Effectivement… La coquille est maintenant corrigée.
Merci!
« Il meurt de sa belle mort, à 74 ans »
Je me suis toujours demandé comment une mort pouvait être belle…
Très bon article, au demeurant. Frédéric II était un grand homme qui mériterait qu’on parle plus de lui.
J’ai du mal à évaluer l’impact que pouvait avoir un homme, qui plus est chef d’état et chef de guerre, qui affichait ouvertement son homosexualité.
Comment étaient perçus les gays à l’époque ? Par la moquerie ? Le dégoût ? L’indifférence ? La tolérance ?

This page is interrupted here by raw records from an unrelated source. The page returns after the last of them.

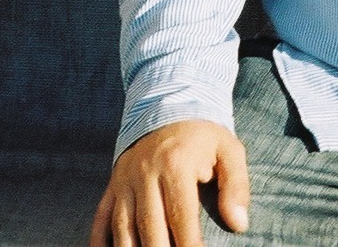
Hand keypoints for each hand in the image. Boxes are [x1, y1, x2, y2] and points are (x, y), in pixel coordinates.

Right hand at [90, 120, 248, 246]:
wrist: (166, 105)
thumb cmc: (202, 137)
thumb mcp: (229, 151)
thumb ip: (236, 187)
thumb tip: (238, 224)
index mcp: (175, 165)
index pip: (182, 218)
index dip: (190, 246)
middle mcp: (144, 173)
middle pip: (149, 227)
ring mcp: (124, 180)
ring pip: (122, 226)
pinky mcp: (113, 185)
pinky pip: (101, 217)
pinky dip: (100, 240)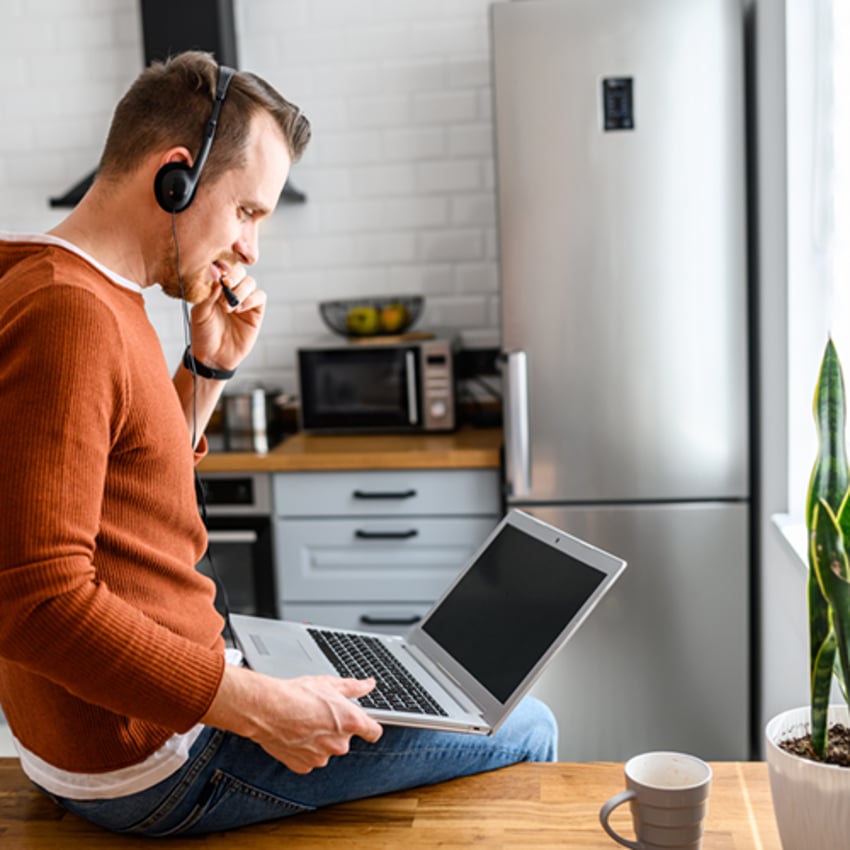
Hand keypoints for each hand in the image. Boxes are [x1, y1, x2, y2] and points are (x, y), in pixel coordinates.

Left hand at [189, 265, 266, 370]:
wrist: (213, 356)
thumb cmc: (203, 333)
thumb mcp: (200, 312)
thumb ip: (209, 293)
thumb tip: (217, 274)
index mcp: (215, 287)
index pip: (223, 267)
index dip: (223, 265)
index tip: (218, 272)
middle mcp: (231, 291)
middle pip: (240, 271)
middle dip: (233, 276)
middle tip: (225, 284)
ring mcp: (244, 301)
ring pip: (250, 282)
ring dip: (240, 290)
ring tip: (228, 307)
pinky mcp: (255, 312)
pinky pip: (260, 297)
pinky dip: (251, 299)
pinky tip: (239, 309)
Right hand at [254, 674, 383, 773]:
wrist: (267, 709)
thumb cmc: (297, 695)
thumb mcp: (329, 683)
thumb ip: (353, 687)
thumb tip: (368, 684)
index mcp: (351, 722)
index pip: (374, 732)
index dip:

J’ai l’impression que l’homophobie est très récente (XXe siècle) et que pendant des siècles ne se préoccupaient pas l’endroit où leur voisin mettait leur bistouquette…

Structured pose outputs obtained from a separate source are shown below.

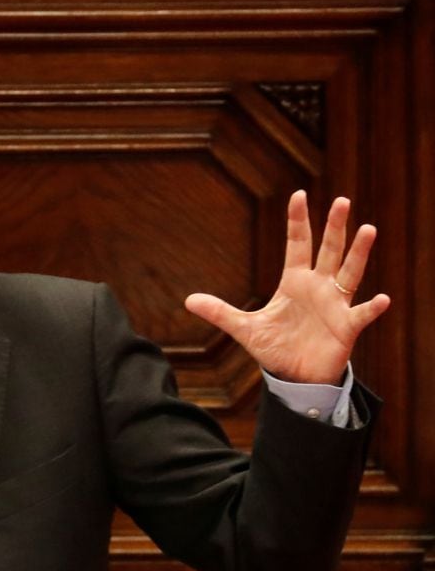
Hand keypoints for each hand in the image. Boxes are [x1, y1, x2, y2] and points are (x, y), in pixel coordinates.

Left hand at [184, 190, 390, 383]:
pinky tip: (382, 298)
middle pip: (328, 250)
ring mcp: (335, 305)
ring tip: (368, 229)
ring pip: (350, 273)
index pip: (298, 244)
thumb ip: (220, 312)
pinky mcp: (347, 327)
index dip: (298, 221)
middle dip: (334, 227)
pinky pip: (362, 314)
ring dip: (359, 253)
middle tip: (341, 201)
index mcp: (294, 282)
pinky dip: (371, 307)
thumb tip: (188, 300)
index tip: (299, 194)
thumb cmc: (275, 348)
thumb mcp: (244, 329)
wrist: (295, 376)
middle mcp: (318, 287)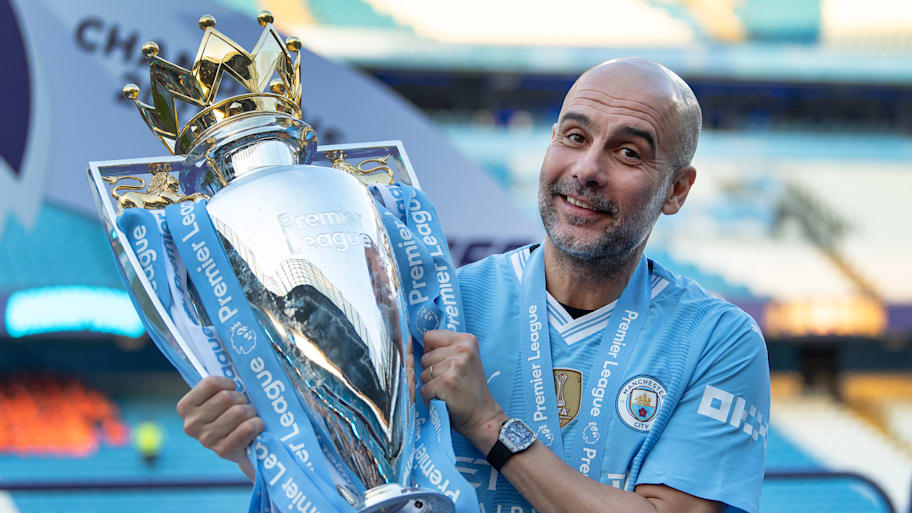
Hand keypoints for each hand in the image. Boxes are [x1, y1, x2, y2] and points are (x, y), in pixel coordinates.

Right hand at [176, 376, 262, 468]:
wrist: (239, 447)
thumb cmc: (228, 415)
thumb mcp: (216, 399)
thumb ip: (219, 387)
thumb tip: (234, 362)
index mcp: (185, 407)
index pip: (211, 383)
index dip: (228, 383)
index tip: (232, 389)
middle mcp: (191, 424)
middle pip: (227, 397)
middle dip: (242, 399)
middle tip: (244, 405)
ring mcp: (206, 439)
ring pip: (238, 411)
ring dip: (250, 411)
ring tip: (249, 416)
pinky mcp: (222, 450)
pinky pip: (246, 428)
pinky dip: (256, 424)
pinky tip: (255, 425)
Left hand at [419, 330, 506, 450]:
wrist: (483, 415)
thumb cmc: (469, 389)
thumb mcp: (465, 360)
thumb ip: (446, 348)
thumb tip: (413, 343)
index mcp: (467, 340)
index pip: (429, 336)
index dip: (431, 352)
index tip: (445, 364)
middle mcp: (463, 349)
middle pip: (424, 357)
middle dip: (431, 372)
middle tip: (451, 381)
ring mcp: (455, 365)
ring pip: (422, 373)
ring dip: (431, 385)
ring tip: (449, 391)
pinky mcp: (446, 382)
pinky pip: (423, 389)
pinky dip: (430, 398)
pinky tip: (445, 400)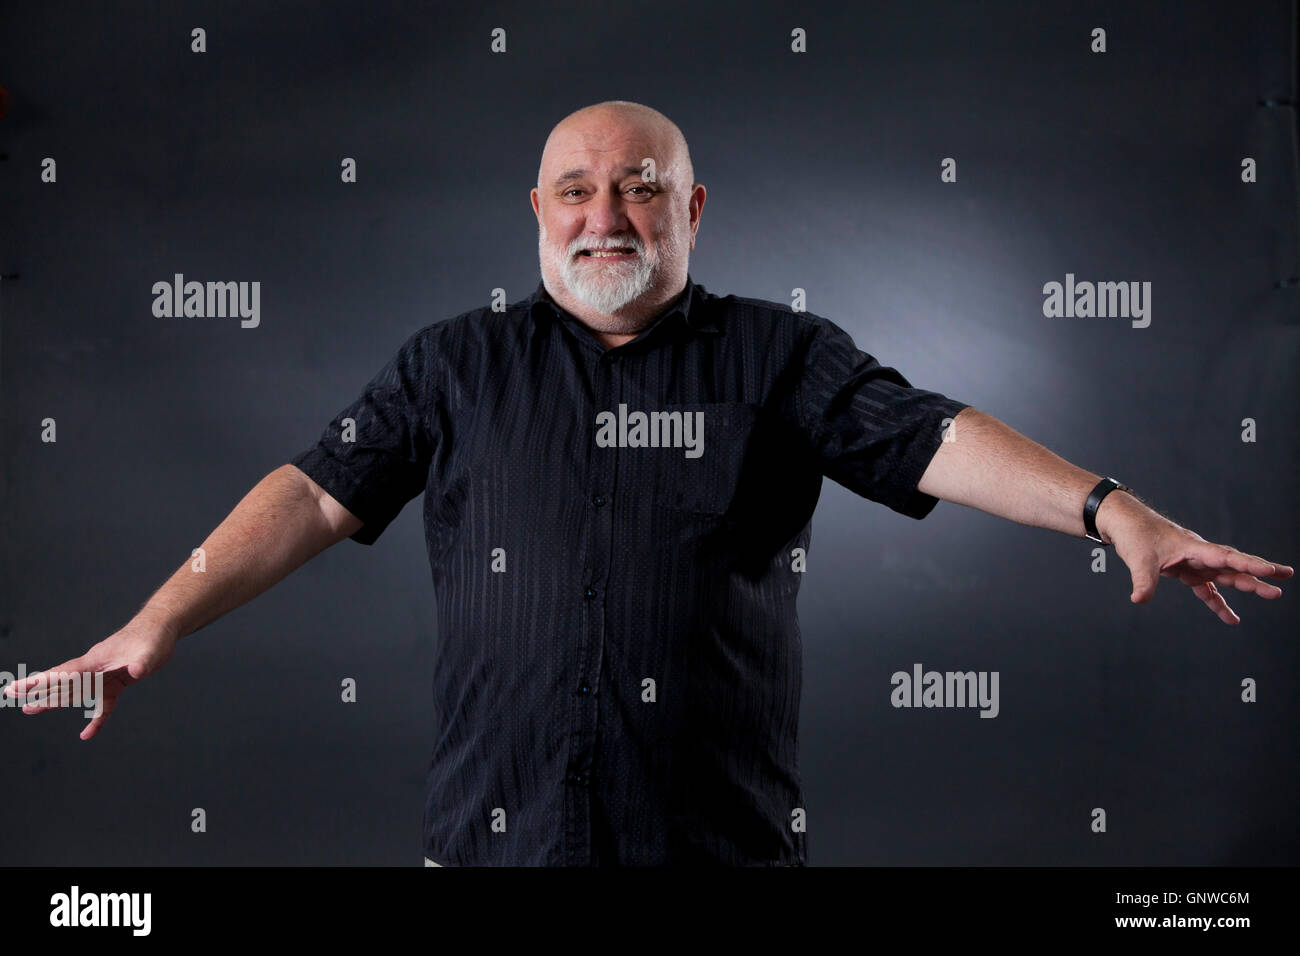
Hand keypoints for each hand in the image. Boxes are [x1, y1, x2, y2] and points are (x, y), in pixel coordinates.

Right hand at [2, 613, 178, 738]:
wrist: (162, 629)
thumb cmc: (153, 637)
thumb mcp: (149, 651)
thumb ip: (141, 662)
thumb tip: (137, 671)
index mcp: (95, 661)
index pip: (61, 673)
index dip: (39, 682)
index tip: (15, 687)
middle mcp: (95, 669)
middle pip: (61, 683)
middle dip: (37, 691)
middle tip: (12, 698)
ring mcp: (104, 676)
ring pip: (75, 692)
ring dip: (54, 702)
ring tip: (30, 709)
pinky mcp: (117, 682)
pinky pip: (102, 705)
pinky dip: (96, 719)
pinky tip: (87, 734)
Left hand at [1098, 494, 1292, 623]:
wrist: (1125, 525)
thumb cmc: (1135, 535)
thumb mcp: (1138, 559)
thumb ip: (1143, 581)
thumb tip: (1139, 600)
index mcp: (1193, 547)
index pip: (1226, 556)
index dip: (1249, 563)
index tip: (1271, 569)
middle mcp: (1199, 555)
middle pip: (1233, 565)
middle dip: (1259, 572)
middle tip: (1285, 577)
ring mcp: (1194, 563)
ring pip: (1225, 576)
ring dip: (1247, 586)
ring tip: (1273, 594)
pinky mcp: (1186, 571)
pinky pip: (1207, 589)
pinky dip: (1217, 603)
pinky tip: (1231, 618)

Certes, l’Eglise condamnait l’homosexualité, évidemment. Mais elle condamnait aussi l’onanisme (action de se masturber, comme Onan dans la Bible qui « gâche sa semence sur le sol ») et je suis à peu près persuadé que cela n’empêchait pas les hommes de se branler.
S’il y avait de la tolérance pour l’nanisme, pourquoi n’y en aurait-il pas eu pour l’homosexualité ?
Le fait que Frédéric II ait été à ce point respecté semble aller dans mon sens…
Intéressant. Cependant à préciser : Voltaire ayant quitté le roi un peu fâché, et ayant une grande habitude des pamphlets, il n’a pas dû être très sincère dans ses écrits et a voulu se venger.
Cependant, il est vrai que l’Histoire ne manque pas de monarques homosexuels : un homo du peuple, on le brûlait, un homo royal, on faisait semblant de ne pas avoir compris…
Ah oui ! Comment dire, Frédéric 2 n’a jamais été empereur (ni non père d’ailleurs, qui n’est pas Frédéric premier mais bien Frédéric Guillaume premier) mais roi de Prusse.